Tradeoff between INR and Indian stock index
There is tradeoff happening between INR (Indian Rupee) and Indian stock index Nifty50 since last year.
✒️There is tradeoff happening between INR (Indian Rupee) and Indian stock index Nifty50 since last year. INR has depreciated by 10.7% against USD on YoY basis as against only 6.5% decline in Nifty 50. Ideally it should be more or less equal but then someone will argue that inflation is still around 4.5% and growth still continues to record around 7.5%.
✒️Let me clarify my arguments against this inflation and growth growing in tandem. Real inflation should have been more than 7% instead of projected 5% if higher energy prices and overall increase in logistics and manufacturing costs are passed onto the consumers and taken into account. But government is keeping energy costs suppressed by giving higher subsidies which is reflected in increasing fiscal deficit and sharp depreciation of INR.
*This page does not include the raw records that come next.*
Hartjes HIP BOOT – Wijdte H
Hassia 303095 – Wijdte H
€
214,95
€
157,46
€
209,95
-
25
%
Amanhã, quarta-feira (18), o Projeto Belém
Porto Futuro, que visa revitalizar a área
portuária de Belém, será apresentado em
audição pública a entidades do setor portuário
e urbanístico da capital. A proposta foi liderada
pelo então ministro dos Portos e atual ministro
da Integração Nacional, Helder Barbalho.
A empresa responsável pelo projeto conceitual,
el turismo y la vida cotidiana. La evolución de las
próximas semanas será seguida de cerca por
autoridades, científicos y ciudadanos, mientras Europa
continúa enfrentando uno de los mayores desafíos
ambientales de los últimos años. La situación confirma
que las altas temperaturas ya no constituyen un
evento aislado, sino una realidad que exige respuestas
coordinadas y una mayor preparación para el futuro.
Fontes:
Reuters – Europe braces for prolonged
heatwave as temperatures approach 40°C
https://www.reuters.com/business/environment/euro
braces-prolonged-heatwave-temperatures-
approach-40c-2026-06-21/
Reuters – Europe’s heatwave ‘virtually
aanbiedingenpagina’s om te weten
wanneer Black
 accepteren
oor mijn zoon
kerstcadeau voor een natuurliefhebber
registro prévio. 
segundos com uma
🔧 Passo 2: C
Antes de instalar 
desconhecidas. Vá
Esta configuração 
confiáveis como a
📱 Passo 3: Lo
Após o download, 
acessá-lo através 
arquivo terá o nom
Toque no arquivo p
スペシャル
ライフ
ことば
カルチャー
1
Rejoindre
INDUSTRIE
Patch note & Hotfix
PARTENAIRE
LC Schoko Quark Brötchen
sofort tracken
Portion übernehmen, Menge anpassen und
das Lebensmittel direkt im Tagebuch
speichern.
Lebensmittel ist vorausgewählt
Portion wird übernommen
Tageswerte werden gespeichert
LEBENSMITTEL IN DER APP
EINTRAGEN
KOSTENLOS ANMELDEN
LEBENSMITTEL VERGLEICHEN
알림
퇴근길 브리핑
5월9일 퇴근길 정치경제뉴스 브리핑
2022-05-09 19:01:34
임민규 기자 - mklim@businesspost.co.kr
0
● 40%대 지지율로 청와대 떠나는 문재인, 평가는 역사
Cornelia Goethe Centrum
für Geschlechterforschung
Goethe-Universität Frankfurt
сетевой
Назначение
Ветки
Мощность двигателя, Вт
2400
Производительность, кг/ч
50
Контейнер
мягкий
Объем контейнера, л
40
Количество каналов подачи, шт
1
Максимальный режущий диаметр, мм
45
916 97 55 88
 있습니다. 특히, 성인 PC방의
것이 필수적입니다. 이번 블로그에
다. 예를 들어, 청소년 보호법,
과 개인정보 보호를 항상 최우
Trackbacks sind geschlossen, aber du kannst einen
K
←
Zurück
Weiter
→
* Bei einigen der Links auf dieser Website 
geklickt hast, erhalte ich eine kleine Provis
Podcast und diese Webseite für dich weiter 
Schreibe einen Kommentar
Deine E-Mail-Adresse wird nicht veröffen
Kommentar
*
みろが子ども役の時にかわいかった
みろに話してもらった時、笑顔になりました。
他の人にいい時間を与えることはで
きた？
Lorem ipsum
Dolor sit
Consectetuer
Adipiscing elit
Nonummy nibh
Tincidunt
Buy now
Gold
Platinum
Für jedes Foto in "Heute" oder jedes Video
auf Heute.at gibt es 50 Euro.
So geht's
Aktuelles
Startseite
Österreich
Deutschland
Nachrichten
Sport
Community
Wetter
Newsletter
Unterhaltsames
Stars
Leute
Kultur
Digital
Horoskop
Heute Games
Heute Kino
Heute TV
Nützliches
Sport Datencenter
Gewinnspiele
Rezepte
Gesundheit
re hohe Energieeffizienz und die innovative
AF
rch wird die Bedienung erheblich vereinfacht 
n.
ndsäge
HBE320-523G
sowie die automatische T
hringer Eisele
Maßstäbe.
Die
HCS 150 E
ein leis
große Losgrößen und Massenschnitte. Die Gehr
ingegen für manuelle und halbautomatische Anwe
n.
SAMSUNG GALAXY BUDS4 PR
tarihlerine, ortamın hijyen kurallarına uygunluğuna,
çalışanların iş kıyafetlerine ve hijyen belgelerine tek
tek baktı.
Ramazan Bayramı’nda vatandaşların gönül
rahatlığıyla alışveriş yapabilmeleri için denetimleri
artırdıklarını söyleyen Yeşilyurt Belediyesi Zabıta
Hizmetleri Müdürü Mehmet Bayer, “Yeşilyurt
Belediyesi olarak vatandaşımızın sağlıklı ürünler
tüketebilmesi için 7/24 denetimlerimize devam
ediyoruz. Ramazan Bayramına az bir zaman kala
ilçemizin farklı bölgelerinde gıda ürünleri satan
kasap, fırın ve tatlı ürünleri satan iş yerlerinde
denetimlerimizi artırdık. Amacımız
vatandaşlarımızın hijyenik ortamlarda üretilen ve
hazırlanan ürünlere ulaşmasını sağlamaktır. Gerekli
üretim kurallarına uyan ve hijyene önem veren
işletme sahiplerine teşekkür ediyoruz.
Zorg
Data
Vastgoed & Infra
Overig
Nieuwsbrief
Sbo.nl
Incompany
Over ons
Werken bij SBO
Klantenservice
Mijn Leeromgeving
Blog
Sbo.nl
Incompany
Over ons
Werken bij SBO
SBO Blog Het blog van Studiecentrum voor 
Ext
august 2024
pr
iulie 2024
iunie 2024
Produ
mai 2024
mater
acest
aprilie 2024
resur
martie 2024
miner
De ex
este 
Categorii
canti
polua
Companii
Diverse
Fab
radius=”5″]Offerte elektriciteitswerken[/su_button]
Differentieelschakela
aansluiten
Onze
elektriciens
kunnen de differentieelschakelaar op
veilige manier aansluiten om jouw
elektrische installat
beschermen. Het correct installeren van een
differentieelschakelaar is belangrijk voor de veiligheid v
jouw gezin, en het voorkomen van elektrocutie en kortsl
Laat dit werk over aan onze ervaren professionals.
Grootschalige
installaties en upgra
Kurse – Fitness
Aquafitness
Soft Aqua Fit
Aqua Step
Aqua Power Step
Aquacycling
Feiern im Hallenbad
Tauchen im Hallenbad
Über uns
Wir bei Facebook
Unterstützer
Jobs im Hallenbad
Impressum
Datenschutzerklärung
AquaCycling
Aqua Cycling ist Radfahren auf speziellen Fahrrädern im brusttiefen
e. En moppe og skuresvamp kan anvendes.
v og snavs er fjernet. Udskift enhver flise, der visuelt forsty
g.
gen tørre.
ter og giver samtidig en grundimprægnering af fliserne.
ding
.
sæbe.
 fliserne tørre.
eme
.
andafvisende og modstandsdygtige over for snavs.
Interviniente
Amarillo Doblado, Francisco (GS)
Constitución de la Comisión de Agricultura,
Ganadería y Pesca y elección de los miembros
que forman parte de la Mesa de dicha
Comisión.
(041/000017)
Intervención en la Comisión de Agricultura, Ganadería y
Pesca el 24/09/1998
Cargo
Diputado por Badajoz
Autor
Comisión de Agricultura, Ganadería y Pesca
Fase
✒️In fact, I believe that government is managing Consumer price index (CPI) to report lower than actual inflation by changing the items and components included in CPI calculation. This is giving RBI (Reserve Bank of India) the reason to keep interest rates lower and as such stock index remains range bound instead of sharp decline.
✒️Another manipulation being undertaken is the management of stock index by removing laggard and real economy companies from the index and replacing them with the new age IT and financial technology companies which provides artificial higher bottom to Nifty50 and prevents it from sharp correction.
So even if India’s nominal GDP growth rate (Real GDP growth rate+ inflation) continues to show 12% with higher Real GDP growth rate and lower inflation but in actual it is reverse with lower GDP growth rate and higher inflation. This is the main reason for INR depreciation as all the manipulation would be reflected in the currency exchange rate of a country.